Friday, March 02, 2007

Astronomical Event

There is going to be a lunar eclipse tomorrow. I have always worried about these things (even more so about solar eclipses). The aliens could be out there waiting to attack and this could provide them needed cover. Keep a goddamned hairy eyeball out for anything unusual, all of you. And make sure you can defend yourselves! If you don’t have a gun, go out and buy one. It could mean the difference between a successful invasion and a thwarted one. If you happen to fill the supreme leader alien up with lead, the others will turn tail (or whatever they have on their backsides) and run (or how ever they ambulate).

I’m planning on walking around with my trusty S&Wesson .357 magnum on my hip (note to C.G. - I will be over to pick it up tomorrow). Should get the job done. If not, I will have my .45-70 Contender close by. But I don’t suspect the aliens will be very big or strong. And, although this might sound a bit silly, I will be wearing a baseball cap lined with aluminum foil so their mind control won’t be able to effect me. And I will keep my thoughts simple and focused. Like George Bush’s thoughts but with the addition of the focused part.

As another precaution, I have will be wearing a CD a on a string around my neck to deflect any tractor beams. Don’t want to be hauled on board no flying saucer! I prefer to wait until my next physical for an anal probe, thank you.

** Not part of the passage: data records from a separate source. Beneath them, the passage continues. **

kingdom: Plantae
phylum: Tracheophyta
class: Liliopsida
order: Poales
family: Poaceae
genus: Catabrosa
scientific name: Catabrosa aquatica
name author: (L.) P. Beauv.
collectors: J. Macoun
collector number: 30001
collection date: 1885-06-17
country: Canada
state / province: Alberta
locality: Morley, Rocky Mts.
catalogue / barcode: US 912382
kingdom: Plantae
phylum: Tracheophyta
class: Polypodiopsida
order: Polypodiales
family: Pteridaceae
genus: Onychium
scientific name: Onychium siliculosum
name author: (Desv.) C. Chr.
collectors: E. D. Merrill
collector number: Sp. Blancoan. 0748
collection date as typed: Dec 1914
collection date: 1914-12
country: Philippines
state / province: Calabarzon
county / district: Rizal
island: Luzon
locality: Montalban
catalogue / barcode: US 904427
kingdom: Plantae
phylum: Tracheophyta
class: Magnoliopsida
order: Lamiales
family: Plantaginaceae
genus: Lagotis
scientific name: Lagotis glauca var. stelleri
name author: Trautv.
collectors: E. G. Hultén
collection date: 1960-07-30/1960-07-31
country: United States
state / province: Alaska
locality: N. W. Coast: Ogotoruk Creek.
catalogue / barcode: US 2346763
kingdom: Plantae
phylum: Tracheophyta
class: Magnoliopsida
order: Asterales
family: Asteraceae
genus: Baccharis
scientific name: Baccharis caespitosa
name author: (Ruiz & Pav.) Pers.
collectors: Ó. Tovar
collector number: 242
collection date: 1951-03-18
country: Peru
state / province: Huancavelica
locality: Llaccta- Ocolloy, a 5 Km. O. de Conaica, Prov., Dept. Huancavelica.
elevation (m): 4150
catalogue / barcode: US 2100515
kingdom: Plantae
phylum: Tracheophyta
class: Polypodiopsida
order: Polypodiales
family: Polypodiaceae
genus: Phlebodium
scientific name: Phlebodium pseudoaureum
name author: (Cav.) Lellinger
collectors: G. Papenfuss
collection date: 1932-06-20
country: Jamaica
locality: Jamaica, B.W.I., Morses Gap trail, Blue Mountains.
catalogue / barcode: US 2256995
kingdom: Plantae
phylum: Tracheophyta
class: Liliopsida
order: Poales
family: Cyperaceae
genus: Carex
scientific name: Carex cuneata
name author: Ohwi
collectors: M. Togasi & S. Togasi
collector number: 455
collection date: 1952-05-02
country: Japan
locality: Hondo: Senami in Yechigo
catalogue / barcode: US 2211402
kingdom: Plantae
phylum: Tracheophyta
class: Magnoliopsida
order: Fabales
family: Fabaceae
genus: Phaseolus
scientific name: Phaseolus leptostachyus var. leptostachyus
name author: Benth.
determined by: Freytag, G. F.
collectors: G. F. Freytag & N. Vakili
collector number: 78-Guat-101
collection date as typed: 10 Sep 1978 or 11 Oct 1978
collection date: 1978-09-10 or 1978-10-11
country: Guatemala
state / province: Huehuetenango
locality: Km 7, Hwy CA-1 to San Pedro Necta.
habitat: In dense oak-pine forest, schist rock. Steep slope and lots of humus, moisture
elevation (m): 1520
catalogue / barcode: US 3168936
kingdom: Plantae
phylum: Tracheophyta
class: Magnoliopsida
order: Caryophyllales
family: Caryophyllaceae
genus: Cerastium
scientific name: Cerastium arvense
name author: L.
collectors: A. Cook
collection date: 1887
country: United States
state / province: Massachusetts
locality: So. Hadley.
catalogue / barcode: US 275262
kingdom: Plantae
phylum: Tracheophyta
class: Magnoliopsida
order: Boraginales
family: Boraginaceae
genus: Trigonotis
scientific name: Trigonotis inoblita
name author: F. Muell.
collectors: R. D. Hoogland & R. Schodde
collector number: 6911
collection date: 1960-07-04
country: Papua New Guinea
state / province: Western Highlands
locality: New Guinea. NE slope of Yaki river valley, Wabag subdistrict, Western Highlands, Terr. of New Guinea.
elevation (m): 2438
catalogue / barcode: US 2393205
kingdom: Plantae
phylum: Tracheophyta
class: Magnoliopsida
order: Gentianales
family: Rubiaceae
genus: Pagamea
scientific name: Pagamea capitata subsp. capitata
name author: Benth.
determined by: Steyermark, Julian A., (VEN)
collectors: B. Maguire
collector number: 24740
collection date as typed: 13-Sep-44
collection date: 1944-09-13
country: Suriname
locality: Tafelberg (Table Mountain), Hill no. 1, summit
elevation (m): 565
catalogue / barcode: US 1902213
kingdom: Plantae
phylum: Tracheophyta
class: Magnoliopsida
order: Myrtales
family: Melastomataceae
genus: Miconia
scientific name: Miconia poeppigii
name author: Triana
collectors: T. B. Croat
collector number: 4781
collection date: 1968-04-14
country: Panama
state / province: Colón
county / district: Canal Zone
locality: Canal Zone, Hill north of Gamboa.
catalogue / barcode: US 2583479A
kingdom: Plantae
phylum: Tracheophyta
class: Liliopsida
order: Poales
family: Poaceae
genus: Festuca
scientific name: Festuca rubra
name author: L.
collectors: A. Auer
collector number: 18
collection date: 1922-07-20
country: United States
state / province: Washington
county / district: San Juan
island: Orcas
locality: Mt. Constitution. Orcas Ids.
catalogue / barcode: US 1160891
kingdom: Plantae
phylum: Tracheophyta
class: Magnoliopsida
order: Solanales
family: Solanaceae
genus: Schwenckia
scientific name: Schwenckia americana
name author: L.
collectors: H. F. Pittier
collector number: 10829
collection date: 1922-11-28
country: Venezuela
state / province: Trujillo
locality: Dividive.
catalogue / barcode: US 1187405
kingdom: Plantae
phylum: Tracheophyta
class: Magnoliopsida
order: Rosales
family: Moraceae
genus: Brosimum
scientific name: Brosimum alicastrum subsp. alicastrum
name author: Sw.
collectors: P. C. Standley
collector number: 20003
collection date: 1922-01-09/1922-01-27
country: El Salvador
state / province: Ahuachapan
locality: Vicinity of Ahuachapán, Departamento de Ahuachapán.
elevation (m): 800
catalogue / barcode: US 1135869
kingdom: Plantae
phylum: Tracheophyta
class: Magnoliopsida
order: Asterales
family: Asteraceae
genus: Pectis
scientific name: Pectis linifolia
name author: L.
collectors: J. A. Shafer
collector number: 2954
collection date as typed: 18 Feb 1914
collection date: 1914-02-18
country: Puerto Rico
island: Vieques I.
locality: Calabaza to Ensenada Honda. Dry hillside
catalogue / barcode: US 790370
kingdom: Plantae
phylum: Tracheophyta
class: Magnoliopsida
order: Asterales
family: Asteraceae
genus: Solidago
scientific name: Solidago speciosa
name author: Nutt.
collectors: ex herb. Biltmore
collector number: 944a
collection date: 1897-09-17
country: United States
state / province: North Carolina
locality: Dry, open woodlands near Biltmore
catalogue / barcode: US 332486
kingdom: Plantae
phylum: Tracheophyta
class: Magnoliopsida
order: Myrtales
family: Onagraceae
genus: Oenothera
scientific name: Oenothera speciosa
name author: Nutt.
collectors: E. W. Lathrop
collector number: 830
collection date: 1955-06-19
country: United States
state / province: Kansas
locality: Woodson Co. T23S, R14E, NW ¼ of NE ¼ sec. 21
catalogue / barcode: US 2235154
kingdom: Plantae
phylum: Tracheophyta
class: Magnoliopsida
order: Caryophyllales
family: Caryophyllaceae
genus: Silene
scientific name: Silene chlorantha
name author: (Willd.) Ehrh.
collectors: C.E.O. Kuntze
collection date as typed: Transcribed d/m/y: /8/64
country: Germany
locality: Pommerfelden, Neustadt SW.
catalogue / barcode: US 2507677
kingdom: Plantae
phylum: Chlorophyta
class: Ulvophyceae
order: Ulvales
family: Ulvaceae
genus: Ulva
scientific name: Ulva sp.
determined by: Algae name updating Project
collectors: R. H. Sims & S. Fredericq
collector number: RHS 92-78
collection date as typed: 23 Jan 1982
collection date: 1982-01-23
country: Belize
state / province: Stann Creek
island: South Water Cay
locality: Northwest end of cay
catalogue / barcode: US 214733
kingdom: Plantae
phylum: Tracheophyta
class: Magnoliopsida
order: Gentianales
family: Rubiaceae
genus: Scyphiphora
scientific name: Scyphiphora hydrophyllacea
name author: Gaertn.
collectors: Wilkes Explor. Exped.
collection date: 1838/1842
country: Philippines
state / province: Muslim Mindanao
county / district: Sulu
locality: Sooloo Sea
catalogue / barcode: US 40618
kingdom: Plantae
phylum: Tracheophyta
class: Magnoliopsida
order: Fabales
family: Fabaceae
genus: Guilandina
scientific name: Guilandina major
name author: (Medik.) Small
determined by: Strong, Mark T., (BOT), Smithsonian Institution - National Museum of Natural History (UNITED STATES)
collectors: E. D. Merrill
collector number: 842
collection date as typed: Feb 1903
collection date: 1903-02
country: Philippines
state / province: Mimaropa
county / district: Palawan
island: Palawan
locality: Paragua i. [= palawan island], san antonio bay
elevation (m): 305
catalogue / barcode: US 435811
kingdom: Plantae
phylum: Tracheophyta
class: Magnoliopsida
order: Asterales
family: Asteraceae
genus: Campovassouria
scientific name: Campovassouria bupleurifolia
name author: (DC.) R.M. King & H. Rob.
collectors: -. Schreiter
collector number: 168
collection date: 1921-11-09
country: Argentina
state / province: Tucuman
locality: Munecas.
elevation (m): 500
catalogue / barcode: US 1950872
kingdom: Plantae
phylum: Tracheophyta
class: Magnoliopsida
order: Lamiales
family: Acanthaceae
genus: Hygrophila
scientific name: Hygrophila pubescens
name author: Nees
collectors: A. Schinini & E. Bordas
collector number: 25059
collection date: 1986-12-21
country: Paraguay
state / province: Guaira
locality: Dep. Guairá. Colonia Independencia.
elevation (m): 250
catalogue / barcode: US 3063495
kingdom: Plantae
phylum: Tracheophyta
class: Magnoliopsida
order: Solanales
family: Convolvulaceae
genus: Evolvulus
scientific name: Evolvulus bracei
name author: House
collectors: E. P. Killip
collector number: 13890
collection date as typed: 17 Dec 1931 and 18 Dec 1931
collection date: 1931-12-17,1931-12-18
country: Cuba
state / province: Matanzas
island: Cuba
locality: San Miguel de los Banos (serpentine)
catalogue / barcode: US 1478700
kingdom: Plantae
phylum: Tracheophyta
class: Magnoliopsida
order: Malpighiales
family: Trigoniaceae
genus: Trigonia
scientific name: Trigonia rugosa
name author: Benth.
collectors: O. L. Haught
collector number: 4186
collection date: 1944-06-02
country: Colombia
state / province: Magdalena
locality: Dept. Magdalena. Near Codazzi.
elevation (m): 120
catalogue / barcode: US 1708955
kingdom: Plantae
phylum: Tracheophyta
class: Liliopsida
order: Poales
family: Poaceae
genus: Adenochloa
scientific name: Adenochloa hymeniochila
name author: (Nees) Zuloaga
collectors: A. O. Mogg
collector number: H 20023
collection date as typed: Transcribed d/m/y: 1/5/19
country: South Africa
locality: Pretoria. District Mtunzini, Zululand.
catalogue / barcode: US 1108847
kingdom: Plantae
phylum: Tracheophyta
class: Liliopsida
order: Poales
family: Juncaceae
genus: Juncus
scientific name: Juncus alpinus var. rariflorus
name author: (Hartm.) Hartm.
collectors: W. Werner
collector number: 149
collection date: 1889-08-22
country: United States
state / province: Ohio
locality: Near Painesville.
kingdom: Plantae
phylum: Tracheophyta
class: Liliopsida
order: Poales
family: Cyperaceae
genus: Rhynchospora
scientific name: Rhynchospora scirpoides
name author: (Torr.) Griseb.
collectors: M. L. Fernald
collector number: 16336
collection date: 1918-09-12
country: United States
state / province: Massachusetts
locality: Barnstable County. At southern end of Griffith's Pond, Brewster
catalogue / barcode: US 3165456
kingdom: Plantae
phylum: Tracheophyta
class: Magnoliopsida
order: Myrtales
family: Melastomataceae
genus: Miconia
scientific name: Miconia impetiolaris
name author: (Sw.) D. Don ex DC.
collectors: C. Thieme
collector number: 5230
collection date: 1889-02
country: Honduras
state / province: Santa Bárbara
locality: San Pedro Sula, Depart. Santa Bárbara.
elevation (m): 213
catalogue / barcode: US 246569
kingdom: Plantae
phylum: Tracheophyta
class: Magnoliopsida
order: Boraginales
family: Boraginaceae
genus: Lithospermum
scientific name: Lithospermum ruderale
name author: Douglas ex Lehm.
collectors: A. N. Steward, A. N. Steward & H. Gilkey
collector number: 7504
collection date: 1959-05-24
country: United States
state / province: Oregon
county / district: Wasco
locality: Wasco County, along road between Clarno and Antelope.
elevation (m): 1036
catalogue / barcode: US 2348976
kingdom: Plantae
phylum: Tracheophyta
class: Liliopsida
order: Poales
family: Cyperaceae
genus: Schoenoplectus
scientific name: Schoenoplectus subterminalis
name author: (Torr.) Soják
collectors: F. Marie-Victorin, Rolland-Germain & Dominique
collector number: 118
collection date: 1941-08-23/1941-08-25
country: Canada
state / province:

And I have set up my band’s PA system on my breezeway in hopes of using sound to repel any potential invading green hordes. Through research, I have determined that most aliens dislike 80s hair metal so I will have my Camarojuana record playing at sound detecting proboscis splitting levels.

You may find this a bit much, but I have dug 15 holes around my yard and placed in each a pipe filled with tightly packed gun powder (FFg) wired to a central firing mechanism on the breezeway. On top of each pipe I poured about a pound of double-aught buck. Shit, you should have seen my nosy neighbors when I did this! I told them I was setting traps for the squirrels. I’m not sure they bought it. But they will surely thank me when I blow up an alien spacecraft bent on zapping our houses into ashes.

Unless you’re the kind who looks forward to performing slave labor on alien worlds, I suggest all of you take similar steps to protect mankind. And, weather permitting, enjoy the lunar eclipse!


At 9:13 AM, Anonymous Anonymous said...

Are you sure about the Camerojuana? I haven't heard of them, but in the movie, Mars Attacks the aliens were finally thwarted by some yodelly country music. Their brains exploded all green inside their helmets. Country music has a similar effect on me. That and doo-wop.